Krall Jodi Stotts, Donihi Amy Calabrese, Hatam Mary, Koshinsky Janice, Siminerio Linda
University of Pittsburgh Diabetes Institute, 4401 Penn Avenue, LMB Room 2112, Pittsburgh, PA 15224 USA.
School of Pharmacy, University of Pittsburgh, Pittsburgh, PA USA.
Clin Diabetes Endocrinol. 2016 Jan 14;2:1. doi: 10.1186/s40842-016-0020-1. eCollection 2016.
The number of patients with a diabetes mellitus (DM)-related diagnosis is increasing, yet the number of hospital-based diabetes educators is being reduced. Interest in determining effective ways for staff nurses to deliver diabetes education (DE) is mounting. The purpose of this multi-phase feasibility study was to develop and evaluate the Nurse Education and Transition (NEAT) inpatient DM education model.

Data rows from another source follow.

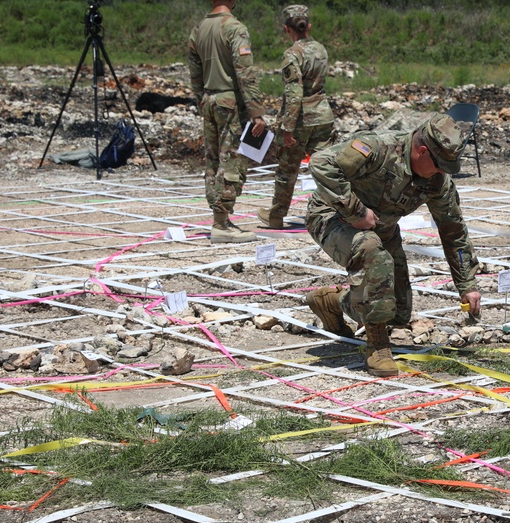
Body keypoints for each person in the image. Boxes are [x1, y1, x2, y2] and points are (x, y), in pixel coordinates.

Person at [303, 113, 482, 377]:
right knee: (373, 250)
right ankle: (377, 347)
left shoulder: (437, 181)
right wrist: (356, 211)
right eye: (440, 164)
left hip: (381, 229)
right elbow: (320, 163)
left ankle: (332, 302)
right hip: (331, 217)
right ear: (422, 151)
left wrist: (467, 285)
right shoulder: (379, 148)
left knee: (397, 313)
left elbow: (453, 230)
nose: (442, 172)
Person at [187, 0, 266, 243]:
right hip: (230, 102)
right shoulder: (235, 28)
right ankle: (221, 224)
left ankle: (218, 217)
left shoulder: (199, 28)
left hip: (210, 100)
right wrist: (256, 111)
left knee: (213, 161)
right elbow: (245, 73)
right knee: (233, 161)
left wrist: (203, 99)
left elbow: (195, 71)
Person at [257, 5, 334, 229]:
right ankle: (332, 213)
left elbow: (294, 93)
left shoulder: (292, 54)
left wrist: (288, 126)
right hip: (323, 115)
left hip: (302, 119)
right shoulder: (321, 49)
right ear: (308, 27)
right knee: (326, 169)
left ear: (286, 29)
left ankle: (276, 215)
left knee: (287, 170)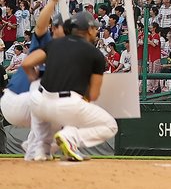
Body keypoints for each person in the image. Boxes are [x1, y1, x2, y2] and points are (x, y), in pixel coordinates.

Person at [22, 11, 117, 162]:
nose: (96, 31)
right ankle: (70, 138)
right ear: (88, 29)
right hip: (66, 104)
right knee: (110, 125)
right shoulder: (95, 54)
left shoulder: (54, 43)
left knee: (59, 123)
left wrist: (33, 78)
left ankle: (40, 149)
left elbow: (26, 63)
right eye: (94, 28)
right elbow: (93, 94)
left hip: (39, 101)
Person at [2, 0, 63, 161]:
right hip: (15, 100)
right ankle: (36, 148)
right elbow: (41, 25)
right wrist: (52, 1)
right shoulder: (46, 42)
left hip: (30, 107)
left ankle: (35, 145)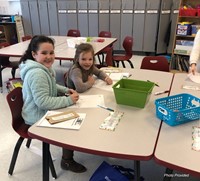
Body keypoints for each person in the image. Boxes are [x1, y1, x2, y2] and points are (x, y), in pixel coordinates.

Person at [19, 35, 86, 173]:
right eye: (44, 53)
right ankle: (67, 161)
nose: (49, 56)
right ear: (34, 54)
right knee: (72, 122)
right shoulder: (37, 73)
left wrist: (66, 90)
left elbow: (52, 85)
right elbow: (43, 102)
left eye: (51, 52)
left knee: (74, 112)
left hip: (40, 111)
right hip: (36, 117)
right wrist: (69, 100)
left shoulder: (43, 68)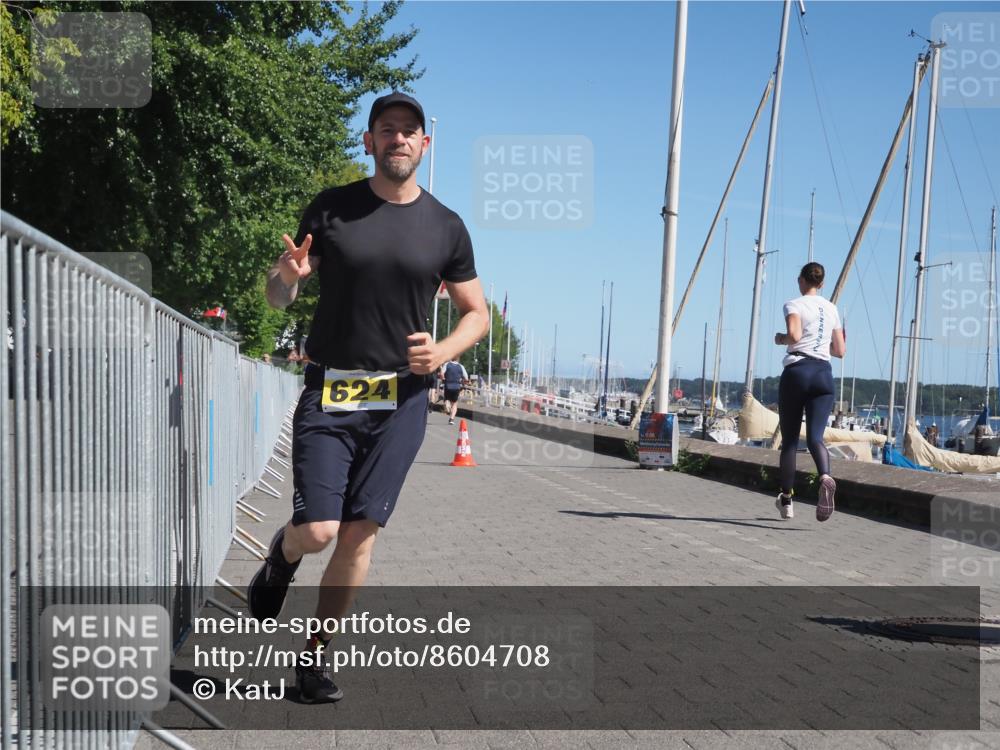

Exploratory focus groups were conducted with staff nurses from inpatient units at academic tertiary and community hospitals to gain insight into barriers, content, delivery and support mechanisms related to providing DE to hospitalized patients. Findings informed the development of the NEAT model, which included a delivery protocol and toolkit with brief educational videos on key diabetes topics uploaded onto iPads, patient assessments and "teach back" tools, a discharge survival skills summary sheet, and guidelines for electronic medical record documentation and scheduling outpatient DE visits. Trained staff nurses used NEAT to deliver DE to hospitalized patients with DM and then participated in follow-up focus groups to assess their experiences, with particular attention to the usefulness of NEAT in meeting the needs of nurses related to the delivery of diabetes survival skill education. Information generated was analyzed to identify emerging key themes.
Exploratory focus groups revealed that staff nurses view teaching patients with DM as part of their job, but report barriers. Nurses agreed that inpatient DE should be designed to assure safety after discharge and advised that it be patient-centered, targeted, assessment-based and user friendly. Nurses who participated in the delivery of NEAT found that the process and tools met the majority of the basic DE needs of their patients while relieving their workload. In particular, they reported that video and iPad technology provided a convenient and standardized method for facilitating teaching at the bedside, but requested that an interactive feedback mechanism be added to encourage patient self-knowledge assessment.
This study presents challenges staff nurses face in providing DE to hospitalized patients and identifies opportunities and strategies for improving content and delivery to ensure safe transition of patients with DM from hospital to outpatient setting.
糖尿病(DM)相关诊断患者数量不断增加,但医院糖尿病教育工作者数量却在减少。确定护士有效开展糖尿病教育(DE)方法的兴趣日益浓厚。这项多阶段可行性研究的目的是开发并评估护士教育与过渡(NEAT)住院糖尿病教育模式。
对学术三级医院和社区医院住院科室的护士进行探索性焦点小组访谈,以深入了解为住院患者提供糖尿病教育相关的障碍、内容、方式及支持机制。研究结果为NEAT模式的开发提供了依据,该模式包括一个实施规程和工具包,其中有关于关键糖尿病主题的简短教育视频上传到iPad上、患者评估和“反馈教学”工具、出院生存技能总结表以及电子病历记录和安排门诊糖尿病教育就诊的指南。经过培训的护士使用NEAT为住院糖尿病患者提供教育,然后参加后续焦点小组访谈以评估他们的经验,特别关注NEAT在满足护士开展糖尿病生存技能教育需求方面的实用性。对生成的信息进行分析以确定新出现的关键主题。
探索性焦点小组表明,护士认为对糖尿病患者进行教育是其工作的一部分,但也报告了一些障碍。护士们一致认为,住院糖尿病教育应旨在确保出院后的安全,并建议以患者为中心、有针对性、基于评估且用户友好。参与实施NEAT的护士发现,该流程和工具满足了患者大部分基本糖尿病教育需求,同时减轻了他们的工作量。特别是,他们报告说视频和iPad技术为床边教学提供了便捷且标准化的方法,但要求增加互动反馈机制以鼓励患者自我知识评估。
本研究揭示了护士在为住院患者提供糖尿病教育时面临的挑战,并确定了改进内容和方式的机会与策略,以确保糖尿病患者从医院安全过渡到门诊环境。